Yo vi la blancura de los hombros de Sharon, sus ojos, su boca. No esperaba que nada de eso fuera oscuro. Sin embargo, comprendí que había sido incontrolable. Recordé los días que esperaba una sola llamada de Sharon para sentirme aliviado después de una discusión por una bagatela. Las ideas voraces que me consumían. Las emociones violentas que me hacían tomar un taxi hasta su apartamento y luego devolverme hasta el bar de Donato para perder el tiempo y escuchar un poco de jazz e historias de asesinatos que solía contar Wilson.

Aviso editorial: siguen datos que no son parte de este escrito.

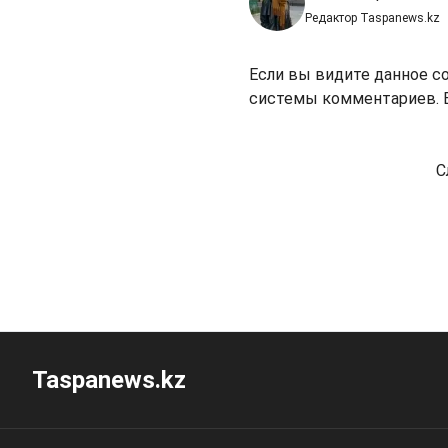
Редактор Taspanews.kz
Если вы видите данное с
системы комментариев. В
С
Taspanews.kz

—Es como un buitre –dije sin pensarlo.
—Ah, ¿cómo ese buitre de Kevin Carter?
No había querido introducir el tema, pero había salido con extraña espontaneidad. Desde que me había obsesionado con la fotografía estaba inestable, impredecible. No me reconocía, como dicen algunos que solo empiezan a cometer torpezas.
—No sé si como ese buitre. Pero pienso en lo que me has dicho y sé que tu amor fue como un buitre.
—¿Eso es un halago?
—El amor que inició como un cristal de nieve, Sharon. No me has entendido. La imagen del buitre me surgió de pronto. Sí, tal vez he visto mucho esa fotografía.
—¿Y por qué un buitre? –dijo ella intrigada. Como tenía sentido del humor, se rio un poco y luego guardó silencio. Le parecía chistoso.
—Porque tú dices que nos protegimos del hambre que uno sentía por el otro. Yo creo que el amor se fue convirtiendo más bien en un ave carroñera y que nos quería comer vivos. Es el amor un buitre cuando ya ha dejado de favorecernos, cuando, por vías misteriosas, se viste de Drácula y nos quiere fritos. Tal vez haya que despedazarlo con nuestras propias manos para volver a convertirlo en cristales de nieve, en cristales luminosos de nieve.
—Me gusta cómo lo dices, Henry, sé que una imagen así no la hubieras inventado si no la sientes de modo sincero. Sé que el buitre no es implacable. Lo hemos creado los dos pero no es implacable. Lo podemos dejar afuera del edificio. Aquí hay un espacio solo para nosotros dos. Sé que tendremos sexo y que seremos felices porque las cosas estarán en su lugar. La felicidad existe cuando no se exige ninguna penitencia ni ningún fingimiento.
—Olvídate del buitre. No sé cómo lo he mencionado aquí. Últimamente he estado invadido por todo lo relacionado a esa fotografía.
—¿Y cómo se besarán dos buitres? –dijo ella sacudiendo una de sus pulseras. Llevaba sandalias blancas. Los dedos de los pies exquisitamente pintados de rojo.
—¿Qué pregunta es esa? No es que sea experto en buitres. Reconozco que no les tengo mucha admiración. Me parecen unos seres torvos que comprenden a cabalidad el lenguaje de la muerte y que disfrutan con ella en orgías ruidosas.
—Seamos hoy cada uno el buitre del otro, ya que estás con ese asunto de Carter. Tal vez te sientas motivado.
Reímos con sigilo. Bebí de mi trago, me eché hacia atrás en el sillón cómodo y frío. Creo que me dolía la cabeza. Sentí que Sharon se sentó a mi lado, me abrazó y percibí el perfume y el olor de su piel. Recordé todo lo que habíamos vivido unos años antes y lancé un suspiro de absoluta rendición.